There is a reason for it! We fucking love them!

I’m not talking about ‘French fries” we will get to that one in another post. I'm talking about CHIPS. Big, chunky, British standard, chips. Crispy on the outside, soft and fluffy in the middle, an absolute stereotype of a wanker Cheffy’ prick thing to say, but thats what we’re all after. I fucking hate soggy chips. I hate chips that are not done right, they’re not hard to do! Take the time and do them properly. It’s not just about fucking them into a deep fat fryer. It’s not ‘Chippie Chips’ - I hate them too, never crispy! Pub chips - always shite. Chips from the takeaway - garbage. Like a caesar salad and a decent Breakfast, getting a plate full of really well made good chips. Fucking impossible! 

Cam

Junk’s Jam:


Serves 2

Hey!

We’re not doing anything new here. it’s all about using the right potatoes and the right method. A lot of different kitchens have a lot of different preparations.

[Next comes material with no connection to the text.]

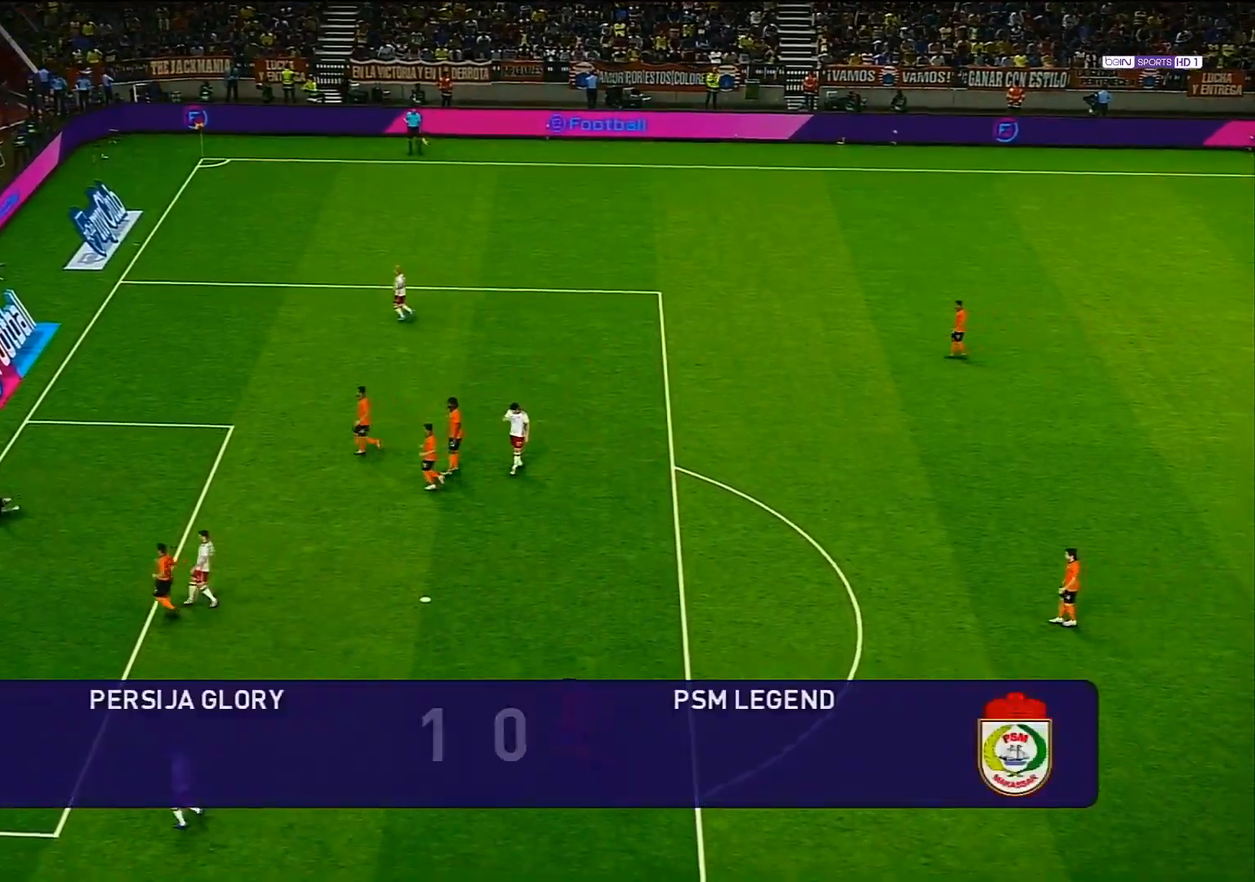
{"buttons": [], "left_stick": "center", "right_stick": "center", "events": [[133, "R1", "up"]]}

This one works at home! it’s quite like the triple cooked process, but not as complex. We’ve got a small kitchen and it still works well , albeit, it can be a messy wee bastard. 


Equipment…

>Deep Fryer
>Blender
>Colander



The Recipe


Stage #1
>The Prep

Totties

5 Large Albert Bartlett Rooster Potatoes 

Maldon Salt 
2kg Beef Dripping/Groundnut Oil

  • Peel and cut your Potatoes into decent sized wedges.

  • Place into a large bowl, enough to hold all the chips, and cover with cold water (Keep the tap running for 5-10 minutes, moving the Totties every couple of minutes).

  • Put the Potatoes into a large pot, cover with cold water, and fuck in a good amount of salt

  • Put your pot on a high heat and cook the Potatoes til’ soft, 5 minutes or so, before falling apart. 

  • Drain in a colander and let them steam dry for 5 minutes

  • Give them a little shoogle, place them onto a baking tray, and put them in the fridge for 20 minutes. 

  • Preheat the fryer to 140ºc, (Preferably using Beef Dripping as it has the best flavour - Melt it down in a pot before adding to the fryer).

    If you have no access to Beef Dripping or you’re a Vegetarian, get some Groundnut Oil and use that, pick some up from you’re local fancy shop like Waitrose and the like!

  • Cook the Chips for 10 minutes, until there looks like there is a little skin on the surface.

  • Bring them up, leaving to cool in the basket for 30 minutes.

 

 

Stout Mayo

1 Bottle of Dark, heavy flavoured, Stout
> (Profanity Stout is Class)
1 Egg Yolk
1 Egg
15g French Mustard
15g Malt Vinegar 
5g Dark Soy Sauce
500g Vegetable Oil

Table Salt
Lemon Juice

  • Pour your Beer into a pot much larger the you need - it will foam up like a motherfucker!

  • On a medium to high heat, reduce the Beer down to 25 ml, it will taste very bitter and strong, pretty much unpalatable. Leave to one side. 

  • Place your Egg, extra Yolk, Vinegar, Mustard and Stout Reduction into a blender. Once mixed together, very slowly in a long and continuous stream pour in the Oil. If everything has went according to plan it will look like a mayonnaise!

  • Once fully incorporated season with Salt and a little bit of Lemon Juice to taste. 

 

 

Pickled Red Onion

1 Red Onion
150g Malt Vinegar
150g Sugar
100g Water
10g Table Salt

  • Peel and slice the Onion into thin rings.

  • Take the membrane off of the Onion Rings too, and place into a container.

  • Place the rest of the ingredients into a pot and bring to the boil.

  • Pour your pickle mix over the Rings and leave to cool. 

 

 

Deep Fried Thyme

15g Fresh Thyme

Maldon Salt

  • Preheat the fryer to 180ºc.

  • Drop in the Thyme and fry for 5 seconds. Lift and drain.

  • Season with Maldon Salt and shape into a small sphere type shape. 


Stage #2
>Cook it baby!

 
  • Crank up the fryer to 190ºc and fry the Chips again. They will colour a lot more quickly this time so keep a close eye.

  • Take them out the fryer and drain.